(Quoted passage Opens)
Many thanks to Elmer, Greg, Joanne and Naomi who took on the inspiration from Reverend Dennis Fujimoto of the Idaho-Oregon Buddhist Temple to create this Nembutsu walking meditation relay experience.
We did it, all of us, all 105 participants of this year's LDC Manning Park Family Retreat!
This Olympic year was marked by the strong presence of young adults and youth attendees and organizers. Participants from Kelowna, Kamloops, Vancouver, Steveston, Fraser Valley, Vernon, Washington and Calgary all gathered to meet old friends and make new ones. This year you joined 54 adults, 30 youth (13-25) and 21 children (12 and under) and one lonely black bear to share an incredible weekend of great food, profound dharma sessions, exciting activities and most of all wonderful company!
Whether you participated in the morning walks through the forest, sat in on the services, sang along with "I Believe", took a dip in the pool, lit the campfire, flipped some steaks on the barbeque, threw a bocci ball, chased a ground squirrel, decorated a bike, attended a social, discussed the dharma, or simply gathered together in a cabin with your friends, we truly hope you had an extraordinary experience at our very own Olympic Games!
(Quoted passage Closes)
(Provided records Opens)
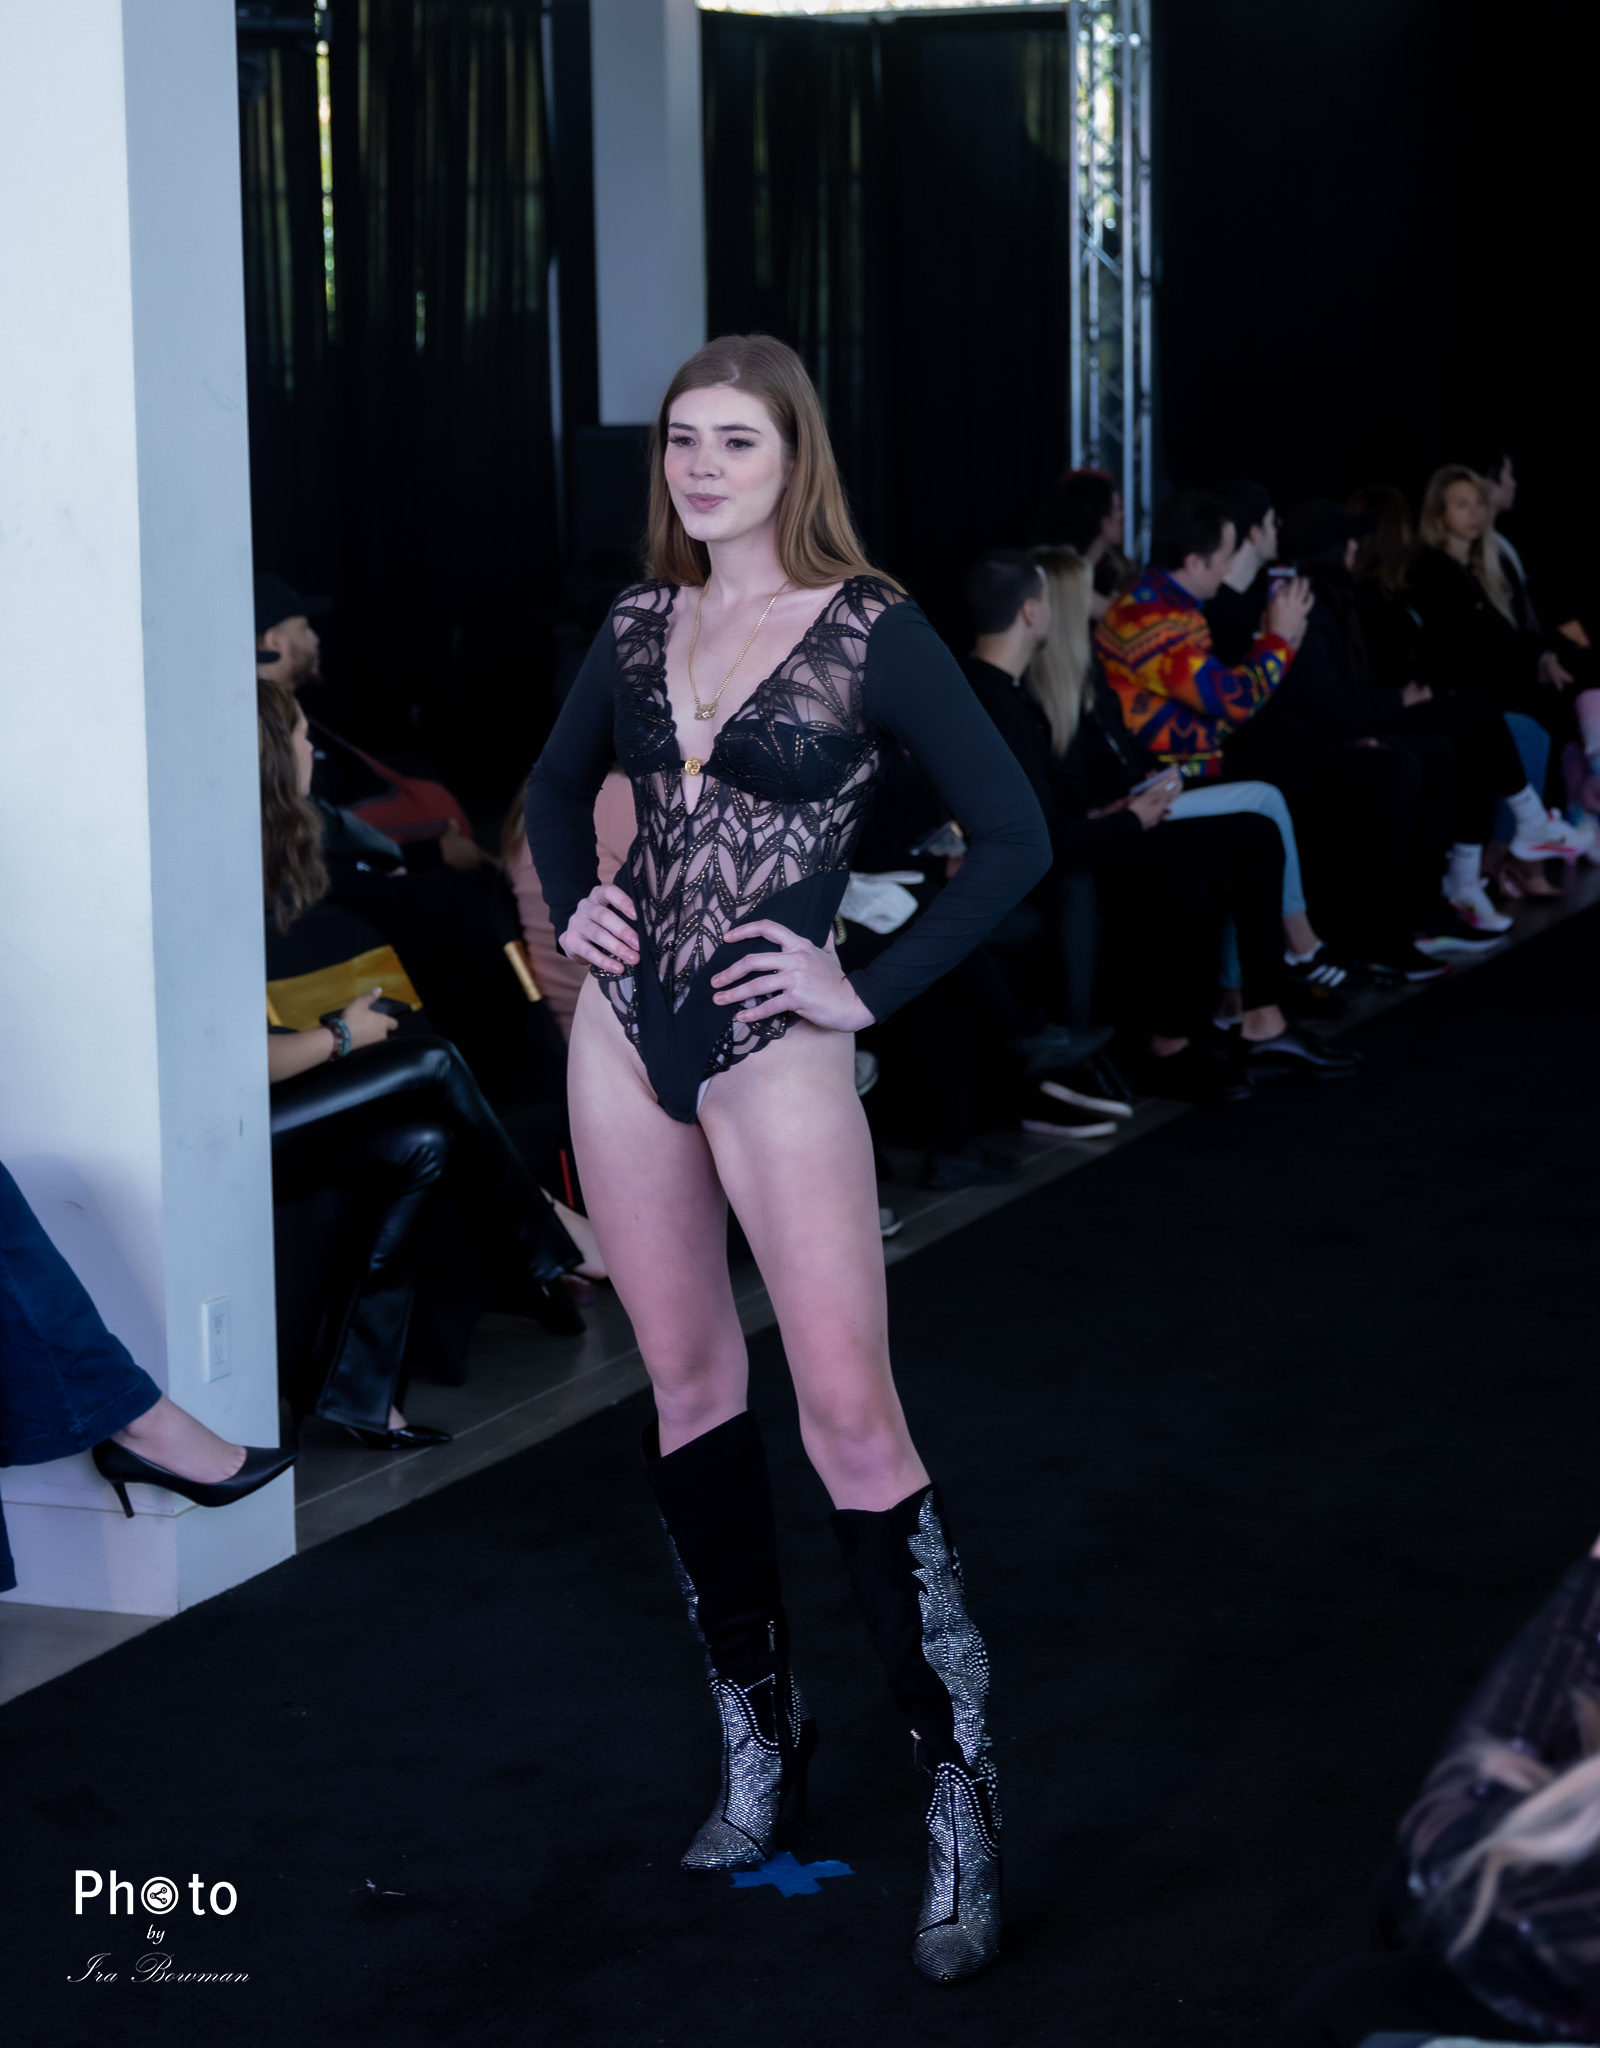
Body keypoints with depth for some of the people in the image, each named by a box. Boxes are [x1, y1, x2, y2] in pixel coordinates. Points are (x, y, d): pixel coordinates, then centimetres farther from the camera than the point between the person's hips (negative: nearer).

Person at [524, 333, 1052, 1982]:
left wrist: (871, 989, -12)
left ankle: (959, 1787, 0)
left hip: (776, 1051, -5)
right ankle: (758, 1726, 26)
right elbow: (557, 785, 25)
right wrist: (573, 904, 7)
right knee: (688, 1386, 12)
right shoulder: (638, 627, 8)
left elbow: (1012, 836, -9)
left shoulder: (870, 634, -8)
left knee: (850, 1420, -8)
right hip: (625, 1036, 5)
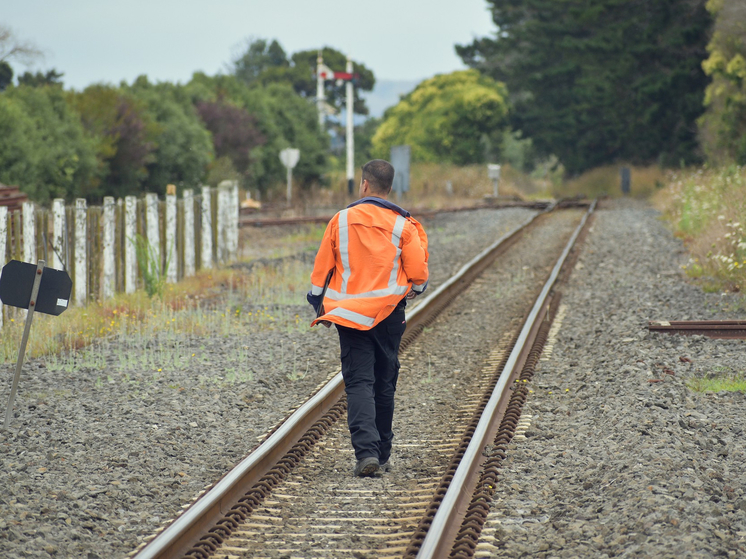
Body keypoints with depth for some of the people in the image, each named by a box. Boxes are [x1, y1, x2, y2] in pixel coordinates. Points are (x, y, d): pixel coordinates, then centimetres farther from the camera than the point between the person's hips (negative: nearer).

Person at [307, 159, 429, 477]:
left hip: (348, 314, 0)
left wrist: (319, 306, 17)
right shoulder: (402, 225, -4)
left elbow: (322, 266, 3)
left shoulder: (341, 221, -1)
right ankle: (381, 454, 21)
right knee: (384, 384, 13)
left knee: (358, 383, -4)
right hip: (389, 313, 1)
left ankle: (366, 451, -22)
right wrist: (414, 290, 20)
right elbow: (418, 272, -4)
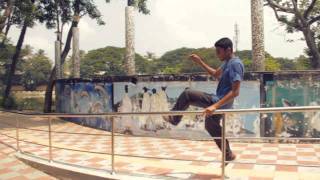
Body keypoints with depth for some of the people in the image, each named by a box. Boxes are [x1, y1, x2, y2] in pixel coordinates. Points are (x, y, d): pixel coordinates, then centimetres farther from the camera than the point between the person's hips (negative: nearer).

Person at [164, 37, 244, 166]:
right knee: (211, 126, 25)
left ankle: (174, 118, 7)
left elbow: (235, 92, -27)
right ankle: (228, 155, 35)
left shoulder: (236, 64, -21)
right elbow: (216, 74, 27)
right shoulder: (227, 62, 9)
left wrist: (215, 106, -33)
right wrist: (200, 62, 17)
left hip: (220, 103, -10)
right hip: (219, 100, 10)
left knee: (187, 95, -13)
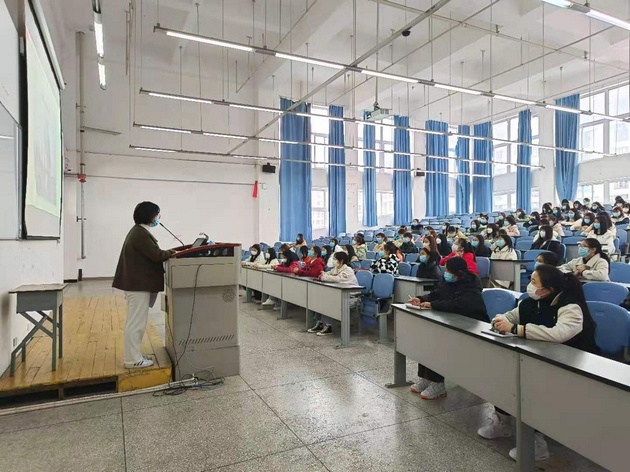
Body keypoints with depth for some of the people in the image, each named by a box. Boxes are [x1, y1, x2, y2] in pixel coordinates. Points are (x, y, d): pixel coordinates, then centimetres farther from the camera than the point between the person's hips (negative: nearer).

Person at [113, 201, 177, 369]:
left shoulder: (139, 231, 16)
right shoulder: (141, 233, -18)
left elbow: (150, 254, 15)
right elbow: (155, 255, -20)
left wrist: (168, 253, 7)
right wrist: (172, 253, -6)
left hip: (137, 283, 11)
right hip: (138, 284, -11)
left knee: (135, 322, 16)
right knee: (136, 322, -4)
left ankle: (134, 355, 25)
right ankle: (133, 360, 4)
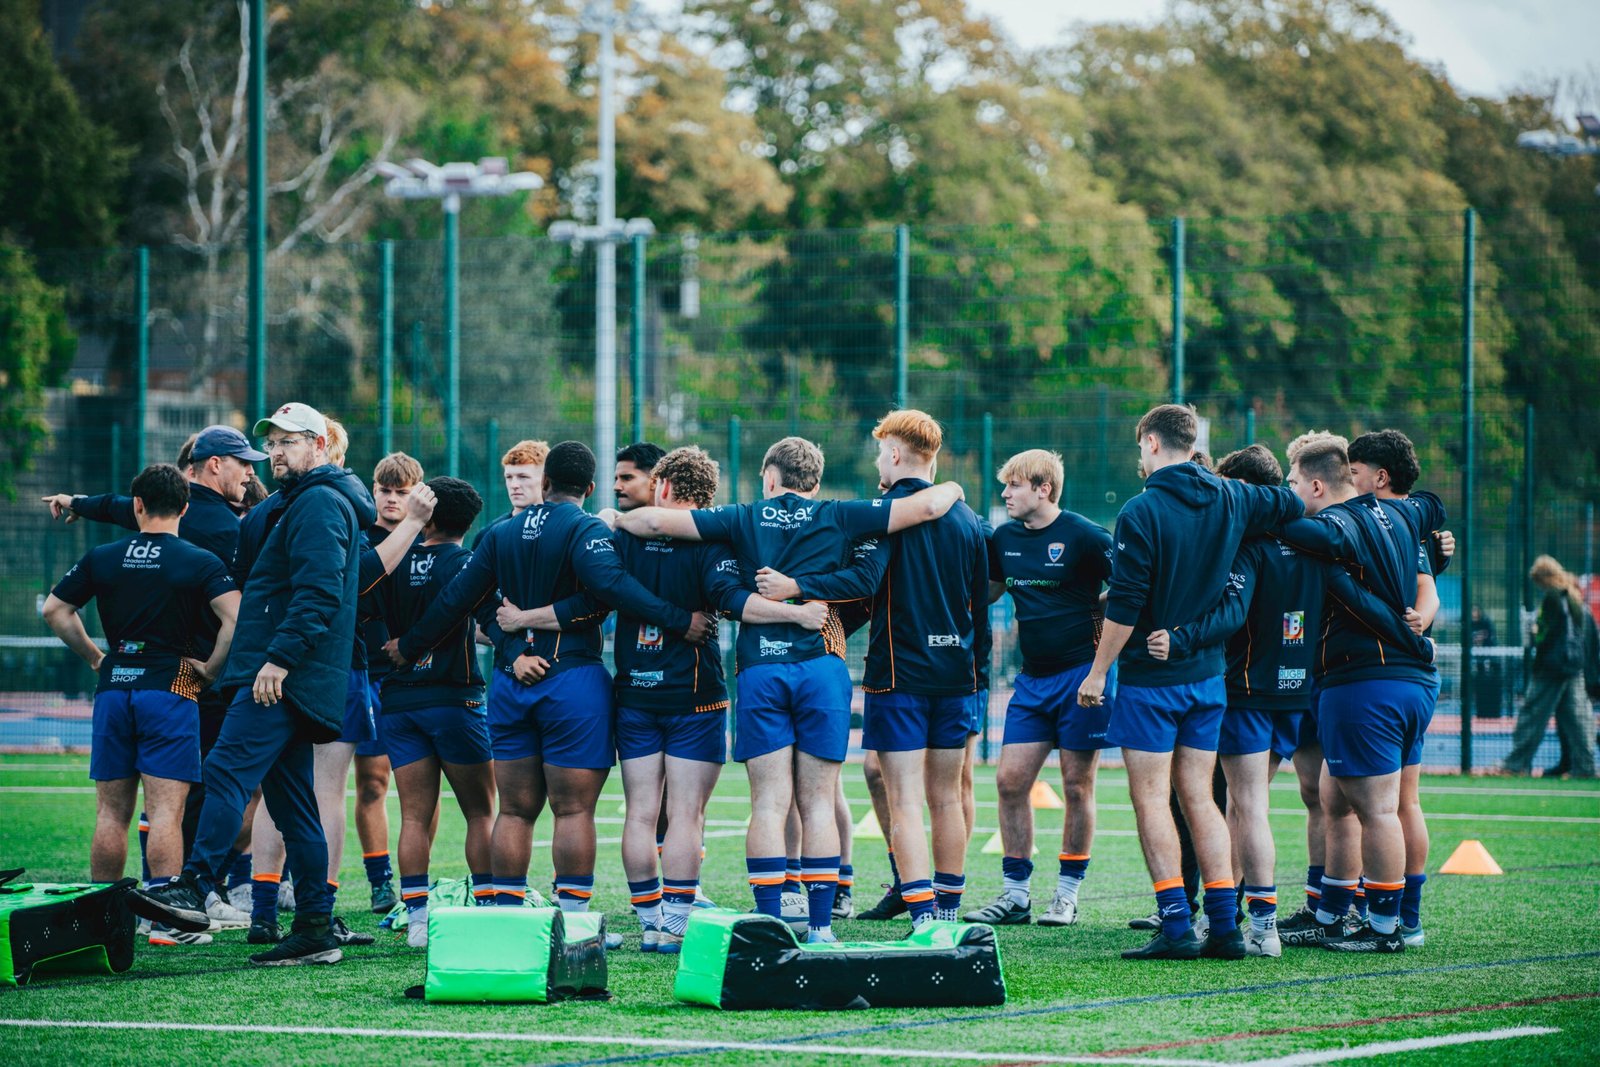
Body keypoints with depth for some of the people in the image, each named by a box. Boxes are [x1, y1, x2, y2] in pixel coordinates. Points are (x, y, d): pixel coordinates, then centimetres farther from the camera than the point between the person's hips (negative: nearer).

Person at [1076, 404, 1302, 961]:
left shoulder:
(Provided records Closes)
Assigned task A: From the retreat passage, reproduce the part that begins at the words "We did it, all" and stops after the words "all wonderful company!".
Assigned task B: Name every place the retreat passage says participants came from.

Exercise solution A:
We did it, all of us, all 105 participants of this year's LDC Manning Park Family Retreat!
This Olympic year was marked by the strong presence of young adults and youth attendees and organizers. Participants from Kelowna, Kamloops, Vancouver, Steveston, Fraser Valley, Vernon, Washington and Calgary all gathered to meet old friends and make new ones. This year you joined 54 adults, 30 youth (13-25) and 21 children (12 and under) and one lonely black bear to share an incredible weekend of great food, profound dharma sessions, exciting activities and most of all wonderful company!

Exercise solution B: Kelowna, Kamloops, Vancouver, Steveston, Fraser Valley, Vernon, Washington, Calgary